→ DATA TO EXAMINE:
══════════════════════════════

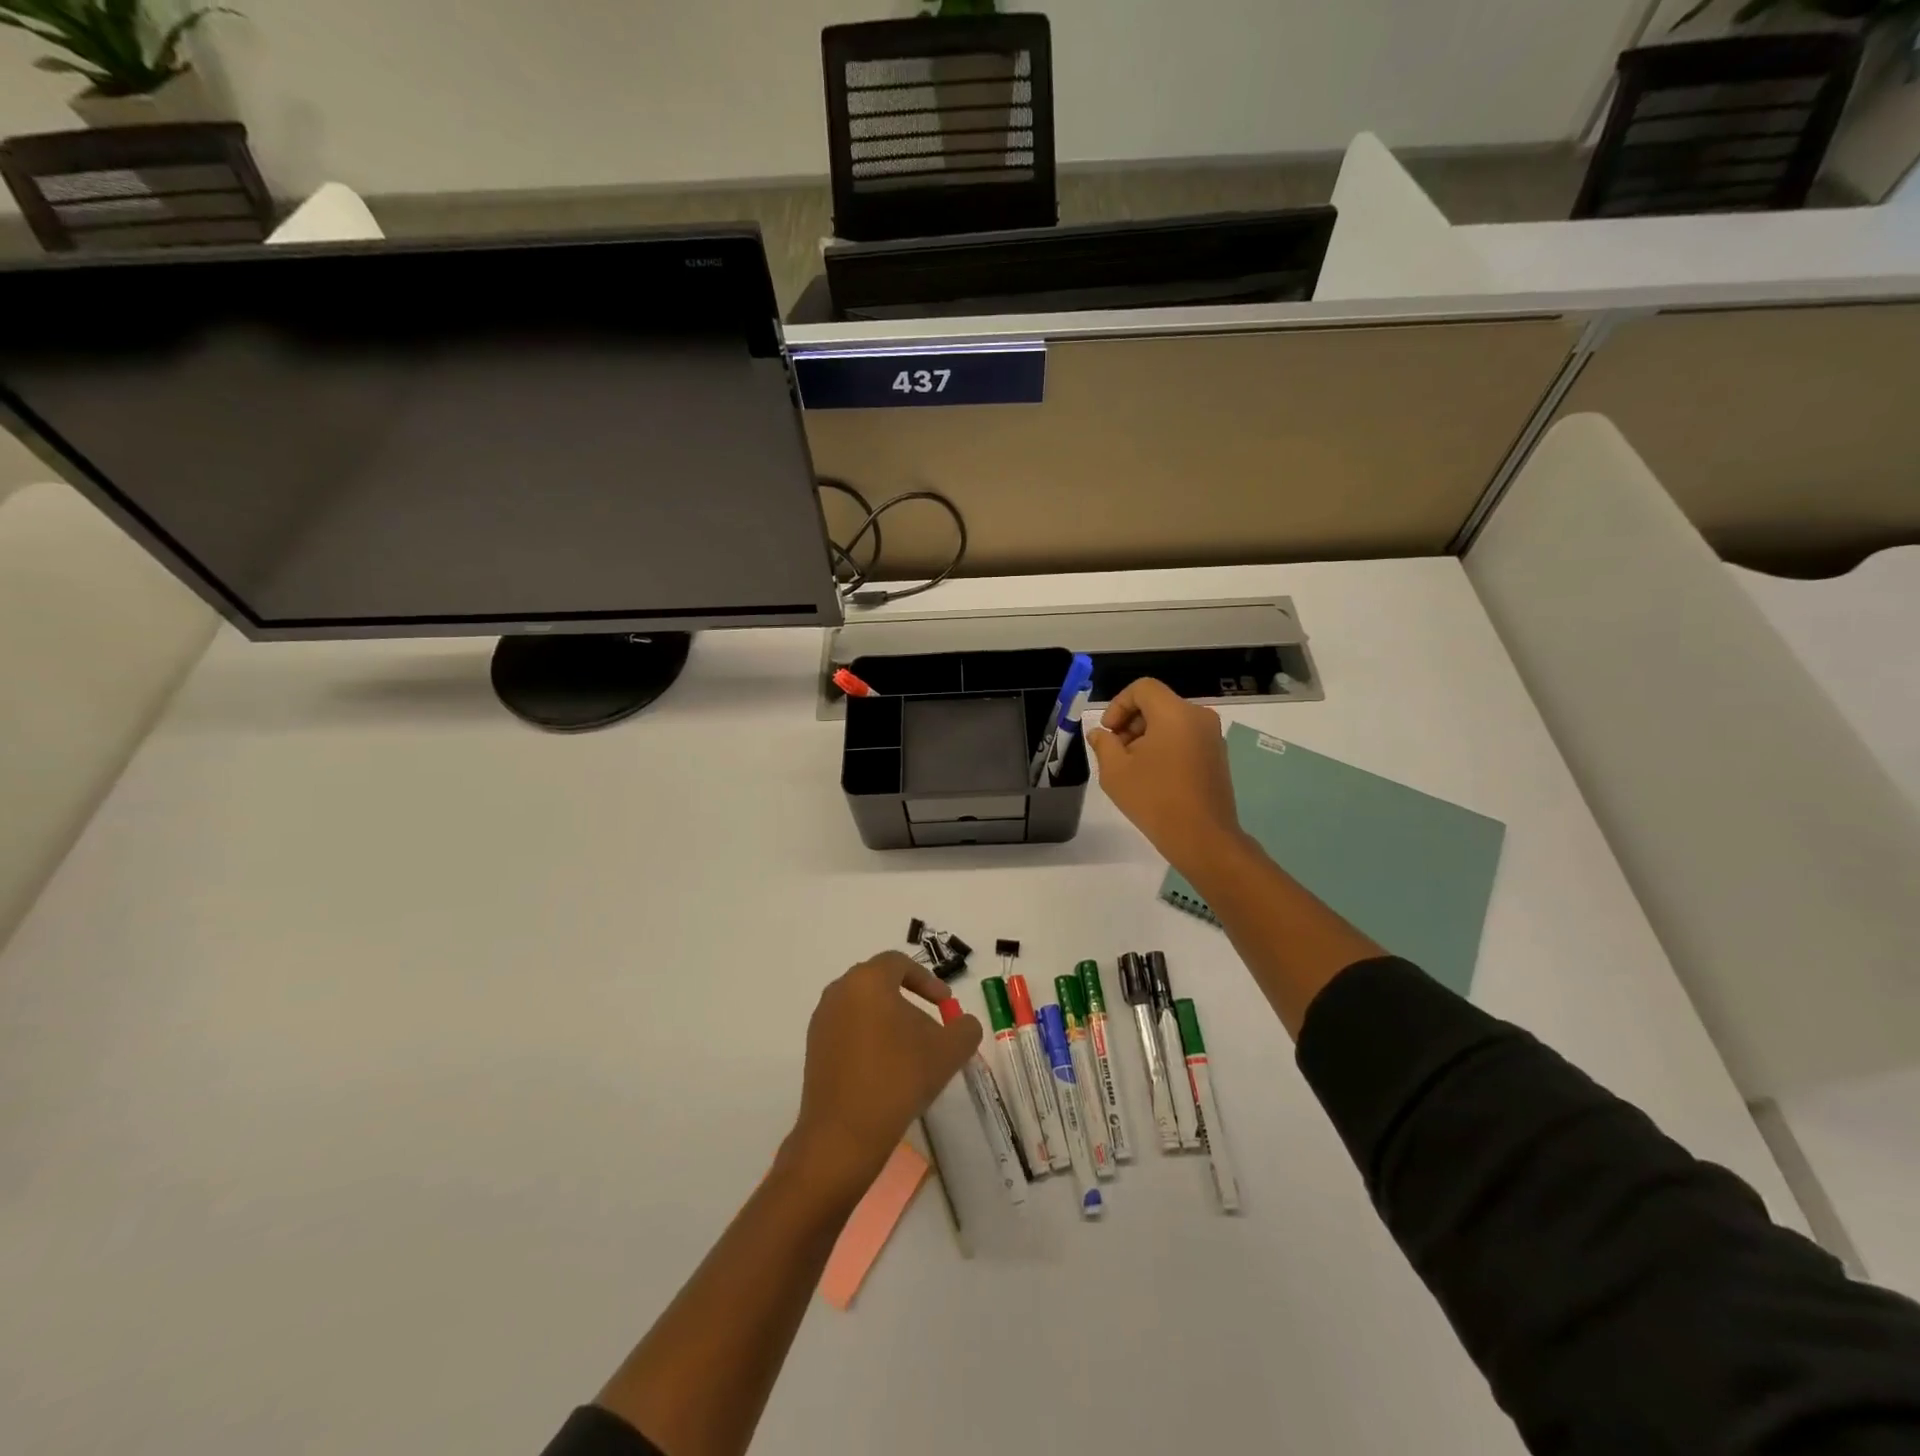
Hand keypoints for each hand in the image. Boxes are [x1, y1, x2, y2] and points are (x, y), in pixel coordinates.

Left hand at [787, 953, 981, 1197]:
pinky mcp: (813, 1049)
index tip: (945, 1004)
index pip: (899, 963)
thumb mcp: (947, 1051)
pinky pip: (848, 1031)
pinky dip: (869, 1040)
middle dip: (908, 1001)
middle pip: (879, 984)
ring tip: (911, 1053)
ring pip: (863, 1008)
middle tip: (930, 1026)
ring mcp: (822, 1021)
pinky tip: (886, 1070)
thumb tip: (964, 1024)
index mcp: (867, 980)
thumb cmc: (899, 1078)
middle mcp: (839, 991)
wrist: (844, 1134)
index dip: (927, 980)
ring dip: (889, 1022)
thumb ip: (964, 1029)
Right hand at [1089, 678, 1243, 875]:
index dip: (1118, 704)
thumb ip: (1104, 744)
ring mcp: (1212, 737)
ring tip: (1132, 767)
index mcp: (1175, 713)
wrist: (1202, 837)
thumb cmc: (1154, 799)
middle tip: (1116, 752)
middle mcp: (1198, 717)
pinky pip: (1185, 737)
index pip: (1142, 688)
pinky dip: (1166, 746)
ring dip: (1147, 736)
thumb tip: (1101, 734)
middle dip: (1131, 722)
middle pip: (1157, 703)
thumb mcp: (1115, 771)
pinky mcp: (1217, 755)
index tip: (1108, 733)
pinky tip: (1154, 776)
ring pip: (1171, 721)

══════════════════════════════

Reproduce the listing in full and exactly, excluding any pictures it holds.

Hand keypoints for each hand in the image. Boxes are [x1, y1, x2, y2] and points are (x, y), in pixel coordinates.

Left hand at [787, 953, 981, 1197]:
pinky mcp: (813, 1049)
index tip: (945, 1004)
index pip: (899, 963)
thumb mcp: (947, 1051)
pinky pip: (848, 1031)
pinky dip: (869, 1040)
middle dip: (908, 1001)
middle pip: (879, 984)
ring tip: (911, 1053)
ring pip: (863, 1008)
middle tip: (930, 1026)
ring mcp: (822, 1021)
pinky tip: (886, 1070)
thumb tip: (964, 1024)
index mcp: (867, 980)
thumb cmc: (899, 1078)
middle mcp: (839, 991)
wrist: (844, 1134)
index dip: (927, 980)
ring dip: (889, 1022)
thumb ip: (964, 1029)
Right hand at [1089, 678, 1243, 875]:
index dip: (1118, 704)
thumb ip: (1104, 744)
ring mcp: (1212, 737)
ring tip: (1132, 767)
index mcp: (1175, 713)
wrist: (1202, 837)
thumb cmc: (1154, 799)
middle tip: (1116, 752)
middle mcp: (1198, 717)
pinky pip: (1185, 737)
index pip: (1142, 688)
pinky dip: (1166, 746)
ring dip: (1147, 736)
thumb tip: (1101, 734)
middle dip: (1131, 722)
middle pip: (1157, 703)
thumb mcp: (1115, 771)
pinky mcp: (1217, 755)
index tip: (1108, 733)
pinky tip: (1154, 776)
ring pip: (1171, 721)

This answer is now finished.